• TRY IT
When you write out the listing below, keep each word exactly as it stands and drop the pictures.

• MATERIAL TO PROCESS
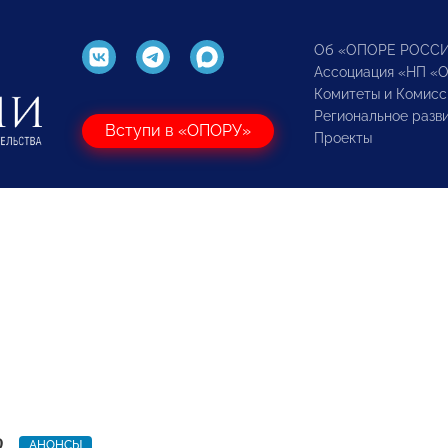
Об «ОПОРЕ РОСС
Ассоциация «НП «
Комитеты и Комисс
Региональное разв
Вступи в «ОПОРУ»
Проекты
9
АНОНСЫ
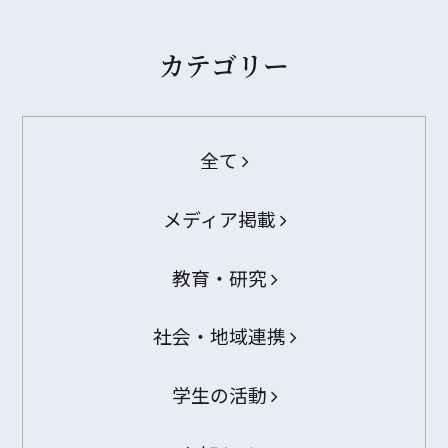
カテゴリー
全て
メディア掲載
教育・研究
社会・地域連携
学生の活動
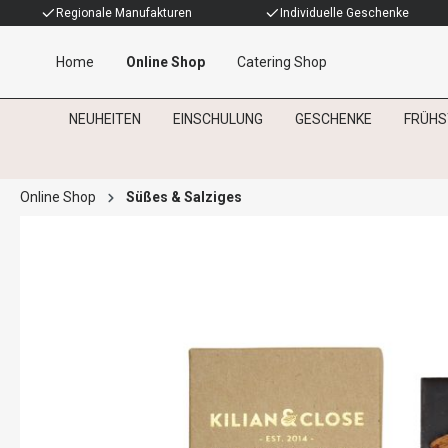
Regionale Manufakturen
Individuelle Geschenke
Home
Online Shop
Catering Shop
NEUHEITEN
EINSCHULUNG
GESCHENKE
FRÜHS
Online Shop
Süßes & Salziges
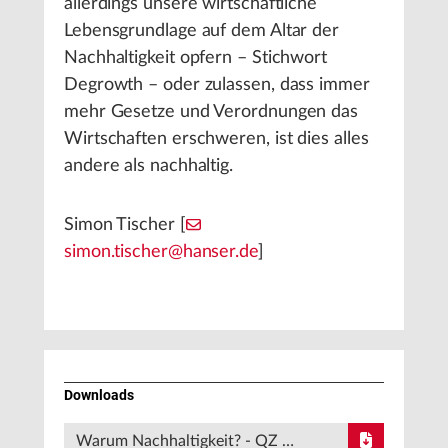
allerdings unsere wirtschaftliche
Lebensgrundlage auf dem Altar der
Nachhaltigkeit opfern – Stichwort
Degrowth – oder zulassen, dass immer
mehr Gesetze und Verordnungen das
Wirtschaften erschweren, ist dies alles
andere als nachhaltig.
Simon Tischer [
simon.tischer@hanser.de
]
Downloads
Warum Nachhaltigkeit? - QZ …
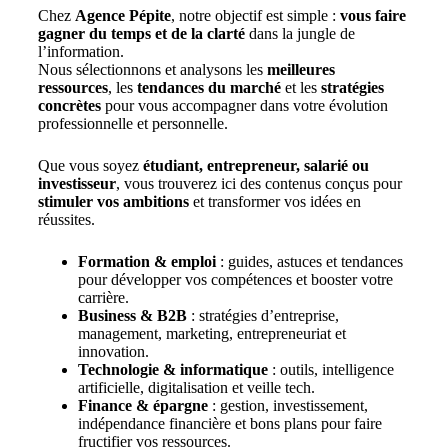
Chez
Agence Pépite
, notre objectif est simple :
vous faire
gagner du temps et de la clarté
dans la jungle de
l’information.
Nous sélectionnons et analysons les
meilleures
ressources
, les
tendances du marché
et les
stratégies
concrètes
pour vous accompagner dans votre évolution
professionnelle et personnelle.
Que vous soyez
étudiant, entrepreneur, salarié ou
investisseur
, vous trouverez ici des contenus conçus pour
stimuler vos ambitions
et transformer vos idées en
réussites.
Formation & emploi
: guides, astuces et tendances
pour développer vos compétences et booster votre
carrière.
Business & B2B
: stratégies d’entreprise,
management, marketing, entrepreneuriat et
innovation.
Technologie & informatique
: outils, intelligence
artificielle, digitalisation et veille tech.
Finance & épargne
: gestion, investissement,
indépendance financière et bons plans pour faire
fructifier vos ressources.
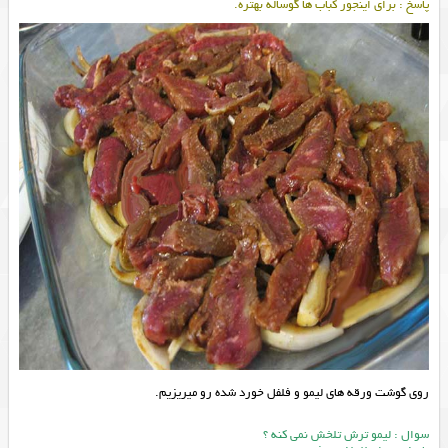
پاسخ : برای اینجور کباب ها گوساله بهتره.
روی گوشت ورقه های لیمو و فلفل خورد شده رو میریزیم.
سوال : لیمو ترش تلخش نمی کنه ؟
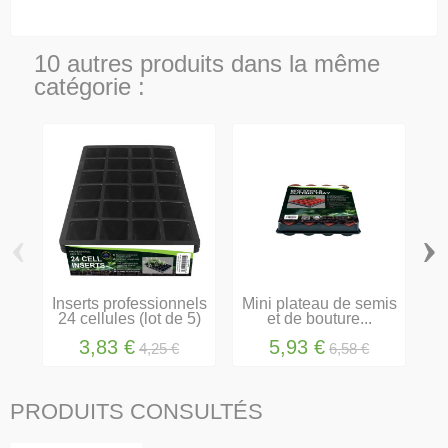
10 autres produits dans la même
catégorie :
‹
›
Inserts professionnels
Mini plateau de semis
In
24 cellules (lot de 5)
et de bouture...
1
3,83 €
5,93 €
4,25 €
6,58 €
PRODUITS CONSULTÉS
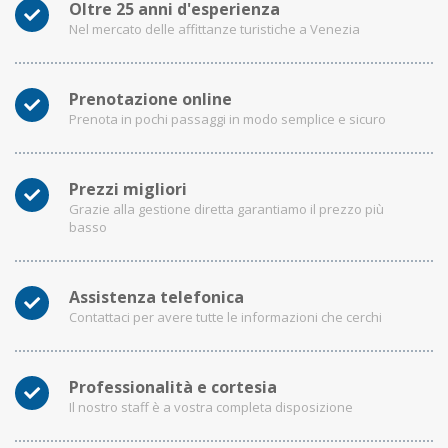
Oltre 25 anni d'esperienza
Nel mercato delle affittanze turistiche a Venezia
Prenotazione online
Prenota in pochi passaggi in modo semplice e sicuro
Prezzi migliori
Grazie alla gestione diretta garantiamo il prezzo più
basso
Assistenza telefonica
Contattaci per avere tutte le informazioni che cerchi
Professionalità e cortesia
Il nostro staff è a vostra completa disposizione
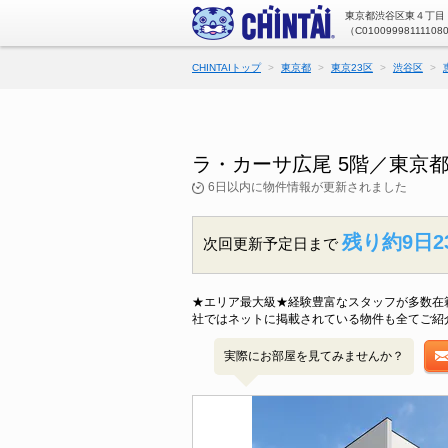
東京都渋谷区東４丁目（
（C01009998111108
CHINTAIトップ
東京都
東京23区
渋谷区
ラ・カーサ広尾 5階／東京
6日以内に物件情報が更新されました
残り約9日2
次回更新予定日まで
★エリア最大級★経験豊富なスタッフが多数在
社ではネットに掲載されている物件も全てご紹
実際にお部屋を見てみませんか？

• EXERCISE SOLUTION
Об «ОПОРЕ РОСС
Ассоциация «НП «
Комитеты и Комисс
Региональное разв
Вступи в «ОПОРУ»
Проекты
9
АНОНСЫ
カテゴリー
全て
メディア掲載
教育・研究
社会・地域連携
学生の活動
Regionale Manufakturen
Individuelle Geschenke
Home
Online Shop
Catering Shop
NEUHEITEN
EINSCHULUNG
GESCHENKE
FRÜHS
Online Shop
Süßes & Salziges
allerdings unsere wirtschaftliche
Lebensgrundlage auf dem Altar der
Nachhaltigkeit opfern – Stichwort
Degrowth – oder zulassen, dass immer
mehr Gesetze und Verordnungen das
Wirtschaften erschweren, ist dies alles
andere als nachhaltig.
Simon Tischer [
simon.tischer@hanser.de
]
Downloads
Warum Nachhaltigkeit? - QZ …
Chez
Agence Pépite
, notre objectif est simple :
vous faire
gagner du temps et de la clarté
dans la jungle de
l’information.
Nous sélectionnons et analysons les
meilleures
ressources
, les
tendances du marché
et les
stratégies
concrètes
pour vous accompagner dans votre évolution
professionnelle et personnelle.
Que vous soyez
étudiant, entrepreneur, salarié ou
investisseur
, vous trouverez ici des contenus conçus pour
stimuler vos ambitions
et transformer vos idées en
réussites.
Formation & emploi
: guides, astuces et tendances
pour développer vos compétences et booster votre
carrière.
Business & B2B
: stratégies d’entreprise,
management, marketing, entrepreneuriat et
innovation.
Technologie & informatique
: outils, intelligence
artificielle, digitalisation et veille tech.
Finance & épargne
: gestion, investissement,
indépendance financière et bons plans pour faire
fructifier vos ressources.
پاسخ : برای اینجور کباب ها گوساله بهتره.
روی گوشت ورقه های لیمو و فلفل خورد شده رو میریزیم.
سوال : لیمو ترش تلخش نمی کنه ؟
10 autres produits dans la même
catégorie :
‹
›
Inserts professionnels
Mini plateau de semis
In
24 cellules (lot de 5)
et de bouture...
1
3,83 €
5,93 €
4,25 €
6,58 €
PRODUITS CONSULTÉS
Oltre 25 anni d'esperienza
Nel mercato delle affittanze turistiche a Venezia
Prenotazione online
Prenota in pochi passaggi in modo semplice e sicuro
Prezzi migliori
Grazie alla gestione diretta garantiamo il prezzo più
basso
Assistenza telefonica
Contattaci per avere tutte le informazioni che cerchi
Professionalità e cortesia
Il nostro staff è a vostra completa disposizione
東京都渋谷区東４丁目（
（C01009998111108
CHINTAIトップ
東京都
東京23区
渋谷区
ラ・カーサ広尾 5階／東京
6日以内に物件情報が更新されました
残り約9日2
次回更新予定日まで
★エリア最大級★経験豊富なスタッフが多数在
社ではネットに掲載されている物件も全てご紹
実際にお部屋を見てみませんか？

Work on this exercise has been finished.